Embarquement pour une nouvelle vie

Monsieur François N., originaire du Burundi, est réfugié. Aujourd’hui, après 4 ans de procédure, sa femme et ses 4 enfants restés seuls au pays ont  – enfin ! – pu le rejoindre en Belgique. Il a pu compter sur le travail d’une association d’aide aux migrants, Aide aux personnes déplacées, et à un microcrédit "regroupement familial" obtenu chez Crédal pour payer les 5 billets d’avion.

Arrivé en Belgique en 2011, François N. a introduit une demande d’asile. Il vit alors dans un centre d’accueil. Il finit par obtenir le statut de réfugié au terme d’une longue procédure – un véritable combat–  de trois ans. En décembre 2014 ; il obtient le statut et quitte le centre pour s’installer dans un petit studio, grâce au revenu d’insertion sociale. Il introduit alors une demande de regroupement familial pour faire venir sa femme et ses enfants auprès de lui.

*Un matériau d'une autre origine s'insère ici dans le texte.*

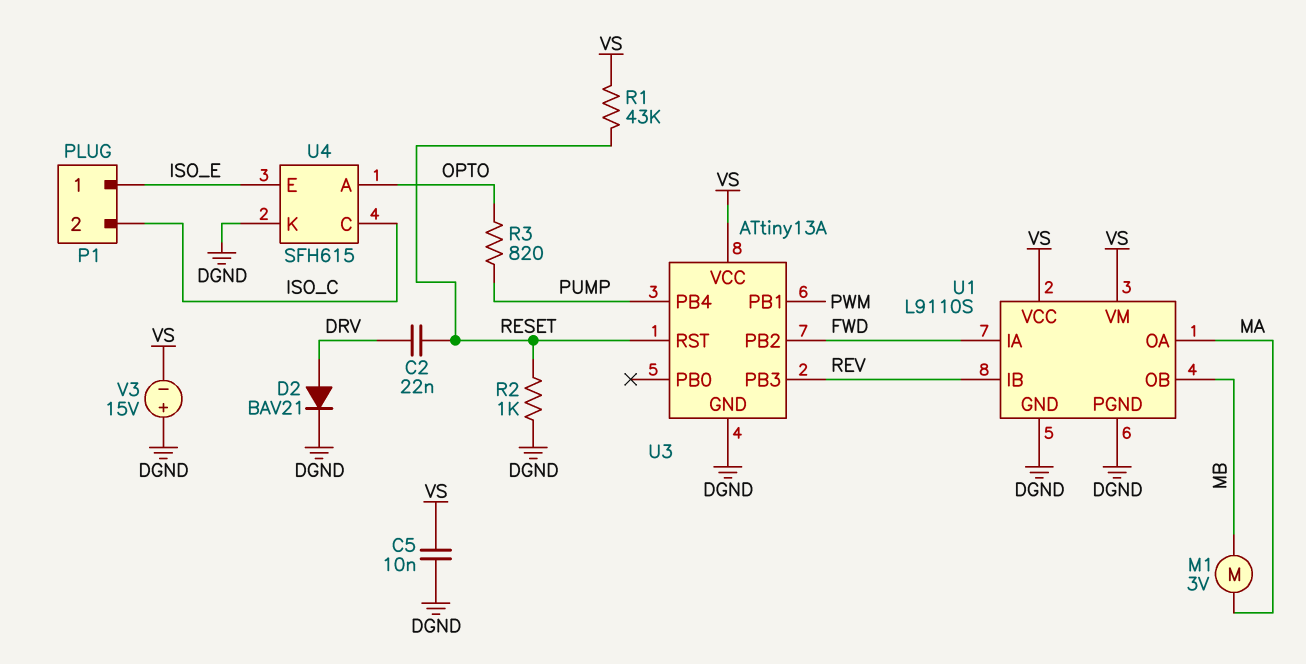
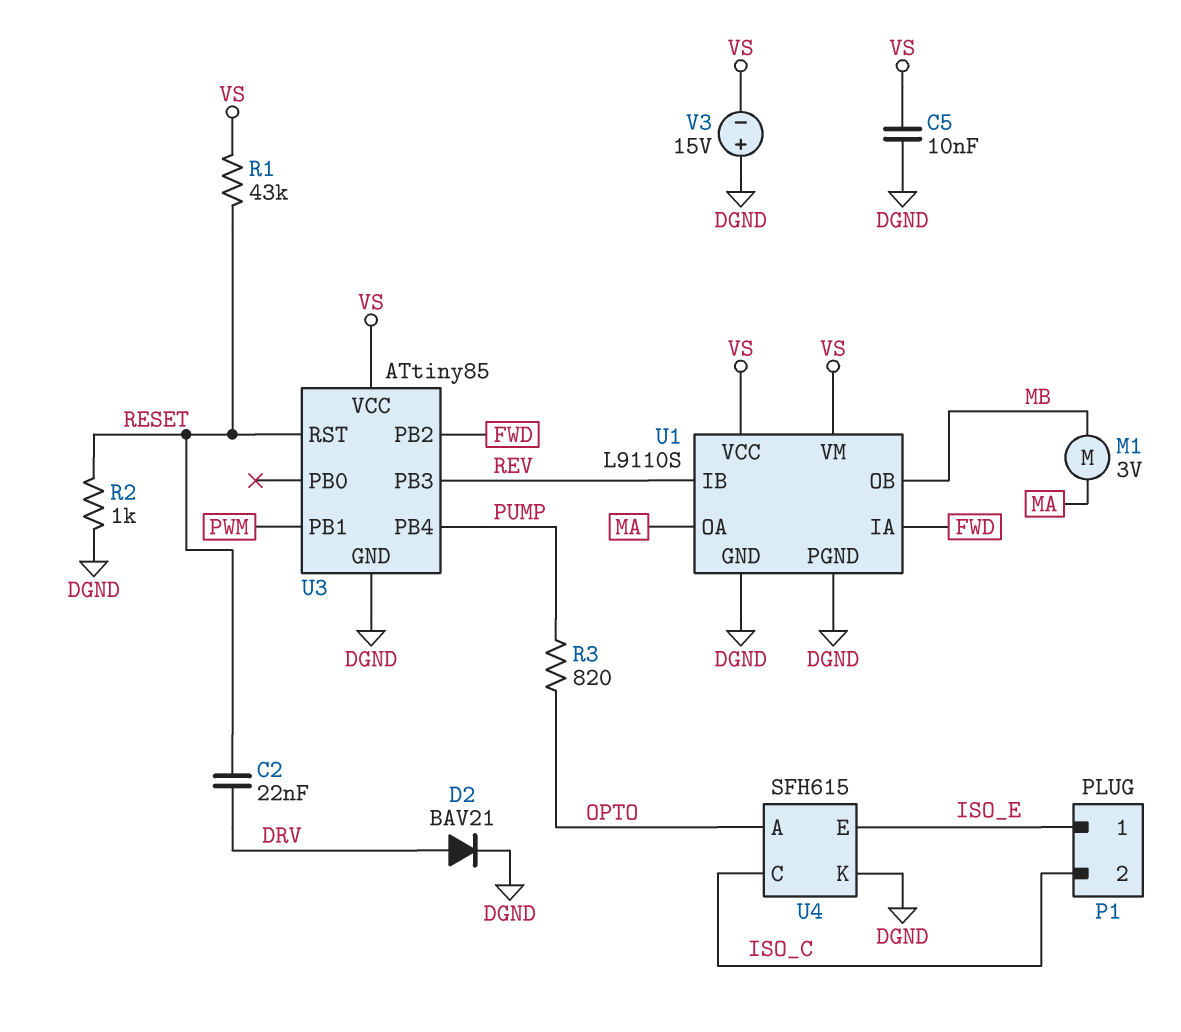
U3: ATtiny13A -> ATtiny85

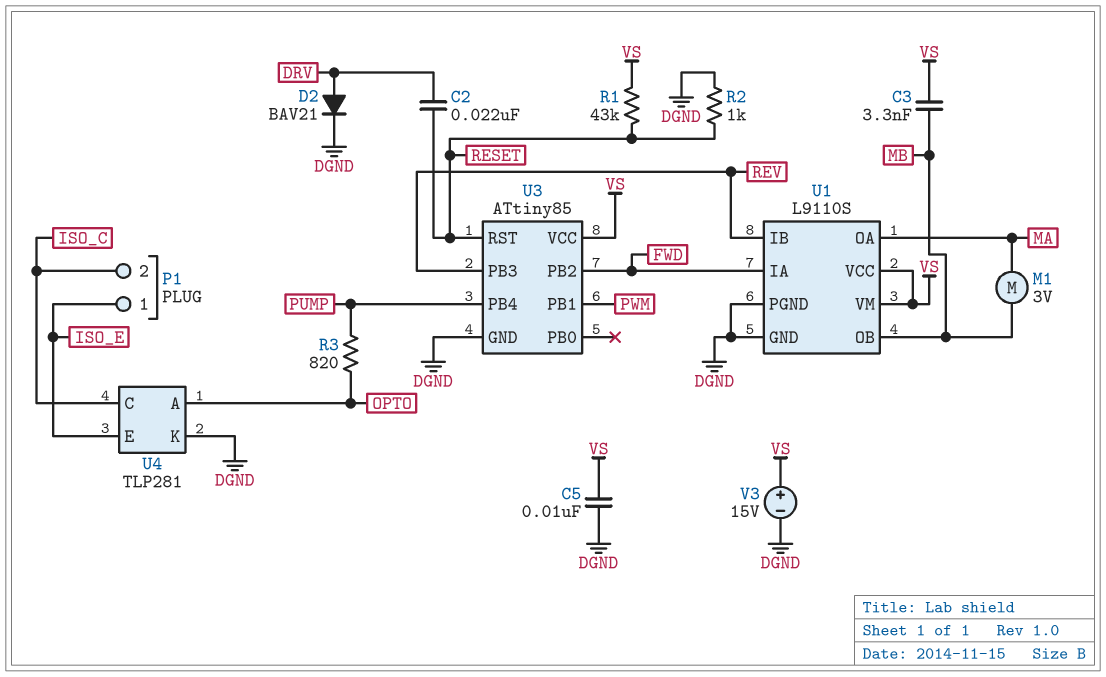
C3: none -> 3.3nF (MB, VS)
U4: SFH615 -> TLP281
V3: 15V (plus DGND, minus VS) -> 15V (plus VS, minus DGND)

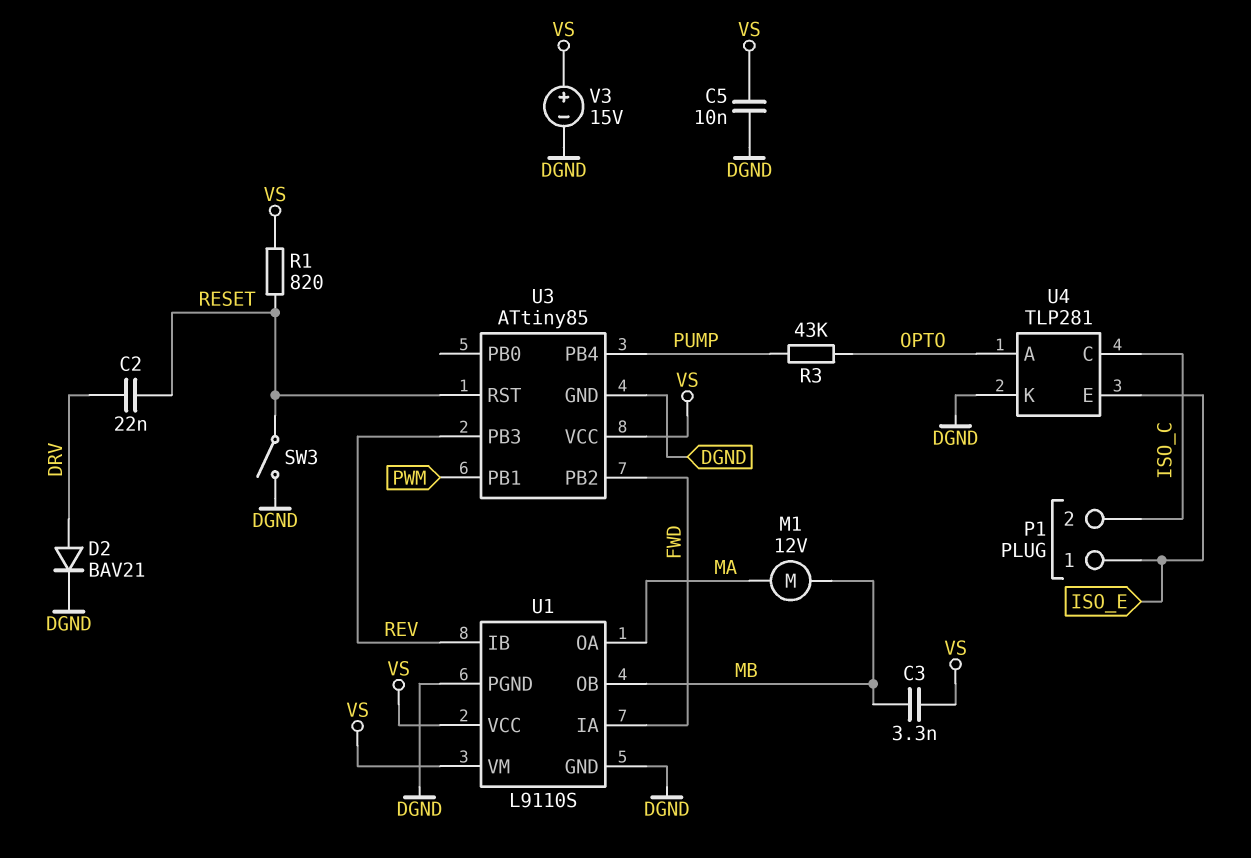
M1: motor 3V (MA, MB) -> motor 12V (MA, MB)
R1: 43k (RESET, VS) -> 820 (RESET, VS)
R2: 1k (DGND, RESET) -> none
R3: 820 (OPTO, PUMP) -> 43k (OPTO, PUMP)
SW3: none -> switch (DGND, RESET)

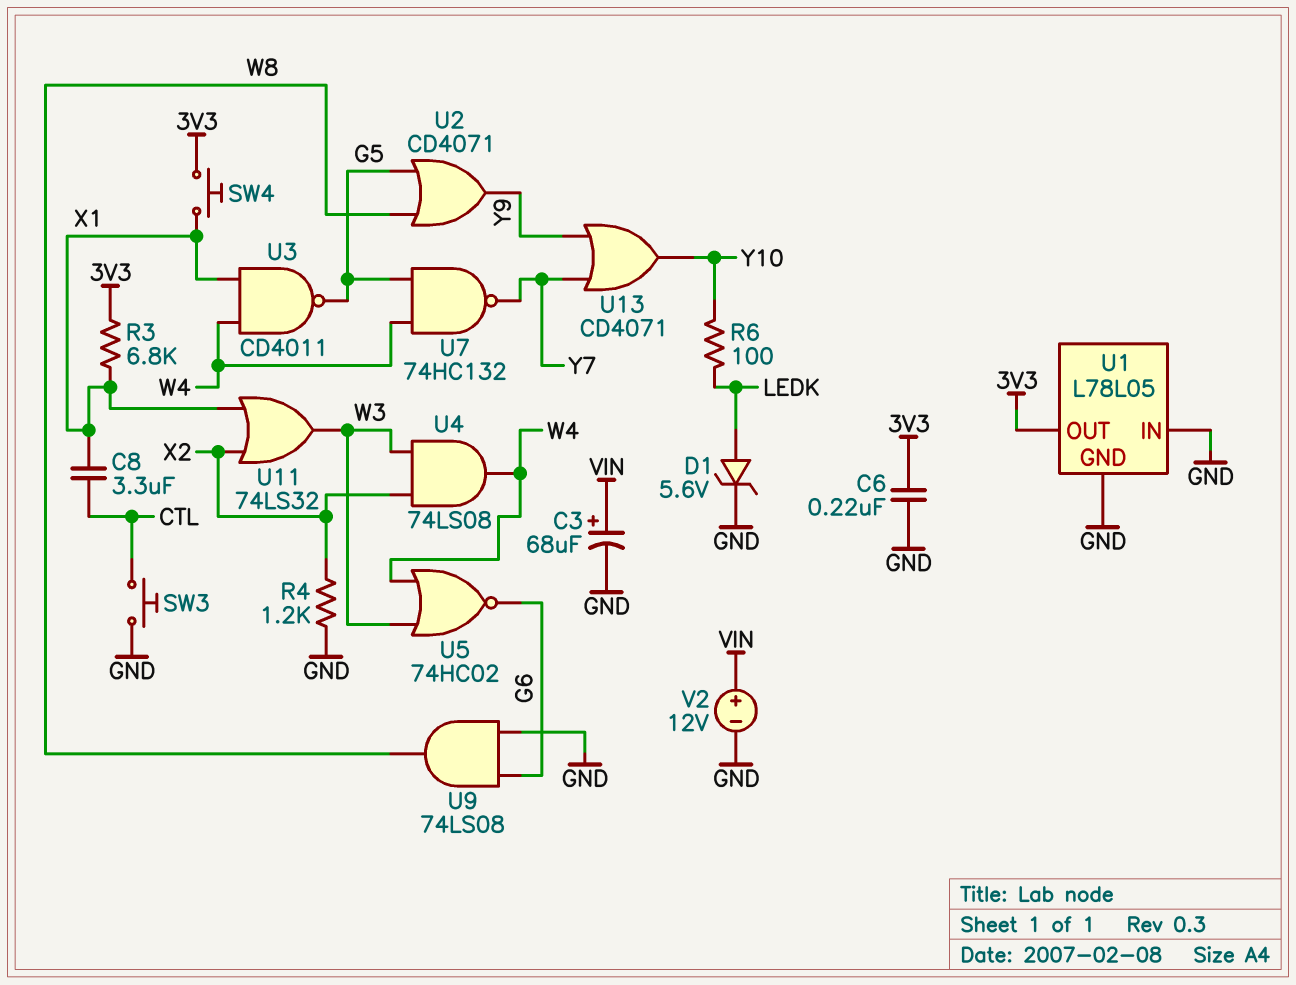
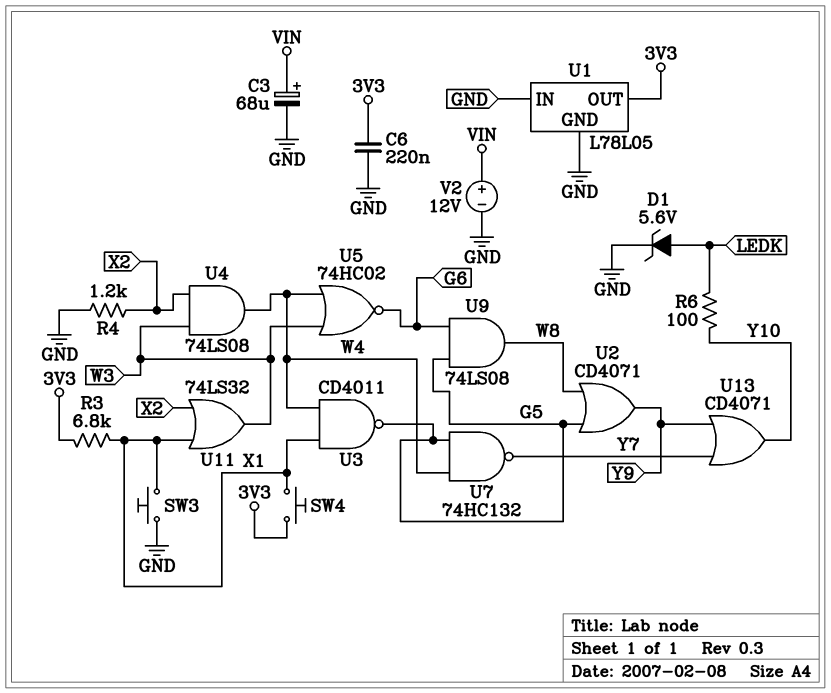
C8: 3.3uF (CTL, X1) -> none
SW3: button (CTL, GND) -> button (GND, X1)
U9: AND 74LS08 (in G6, in GND, out W8) -> AND 74LS08 (in G5, in G6, out W8)

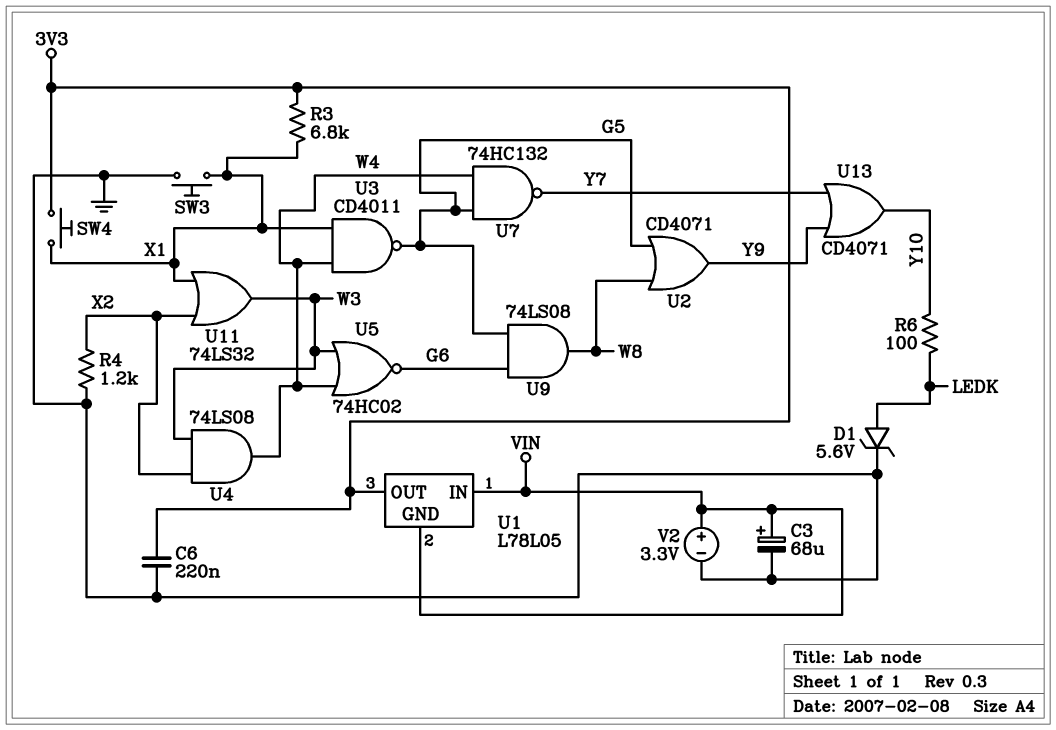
U1 pin GND: GND -> VIN
U1 pin IN: GND -> VIN
V2: 12V (plus VIN, minus GND) -> 3.3V (plus VIN, minus GND)

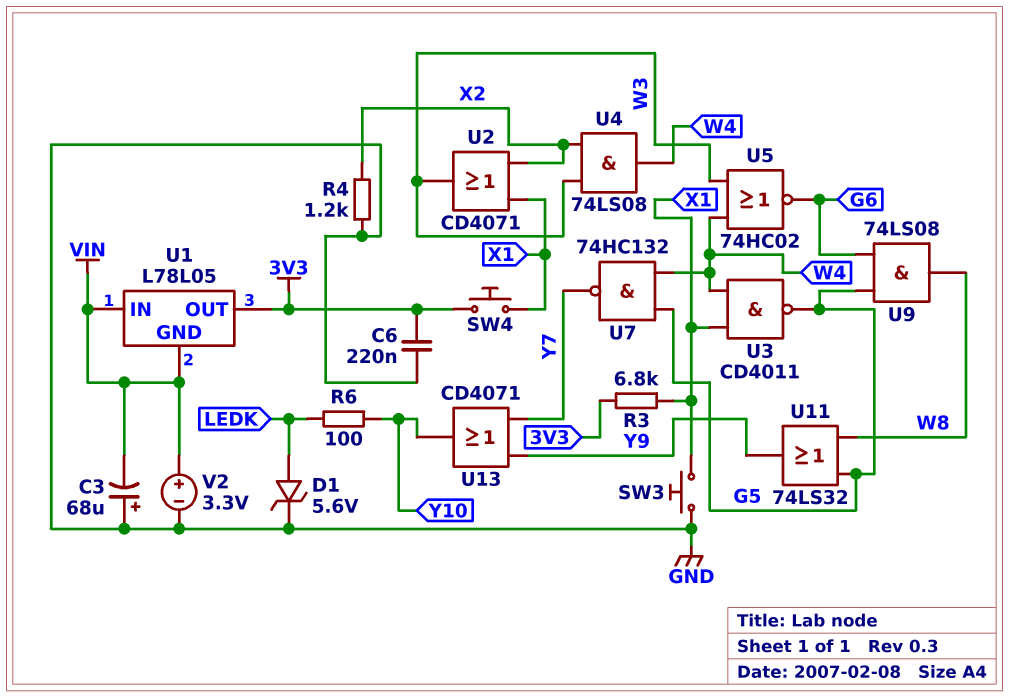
C3: 68uF (plus VIN, minus GND) -> 68uF (plus GND, minus VIN)
U2: OR CD4071 (in G5, in W8, out Y9) -> OR CD4071 (in X1, in X2, out W3)
U11: OR 74LS32 (in X1, in X2, out W3) -> OR 74LS32 (in G5, in W8, out Y9)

« Il faut aller vite pour faire cette demande. On a un an après avoir obtenu le statut de réfugié, car sinon les conditions se durcissent. Le problème, c’est que je n’avais pas d’argent pour payer les billets d’avion. Heureusement, une assistante sociale m’a parlé de Crédal. J’ai téléphoné chez Crédal depuis son bureau et, à partir de là, tout est allé très vite. ».

Une fois son dossier compilé – il s’agit de rassembler les éléments budgétaires qui prouvent la capacité à rembourser le crédit -, la demande de Monsieur N. passe en comité de crédit. « 8 jours après que j’ai tout envoyé, mon conseiller m’a appelé pour me dire que ma demande avait été acceptée ! Et 3 jours après la signature, l’agence de voyage a reçu l’argent de Crédal. J’ai pu réserver les billets. Ca y était, ma famille allait enfin pouvoir me rejoindre ! Je ne sais pas comment nous y serions arrivés sans cette aide qui nous a été accordée.»

La famille de Monsieur N. s’est envolée de Bujumbura le 29 août suivant. Après 4 ans de séparation, ils se sont enfin retrouvés. Aujourd’hui, les enfants sont à l’école, les formalités administratives sont presque terminées. Monsieur N., agronome de formation, va pouvoir chercher un emploi et sa femme entamer une formation. « Les choses ne sont évidemment pas encore parfaites. Le studio est trop petit pour nous et situé dans un quartier trop bruyant, mais nous avons fait une demande pour un logement social. A partir de maintenant, on va pouvoir commencer à reconstruire une nouvelle vie. »

C’est une porte qui s’ouvre. Une nouvelle étape. « Je n’ai pas vu mes enfants pendant 4 ans.  Maintenant que ma famille m’a rejoint, je suis enfin complet avec moi-même… On va enfin pouvoir essayer d’oublier et mes enfants pourront laisser derrière eux la peur et l’insécurité.»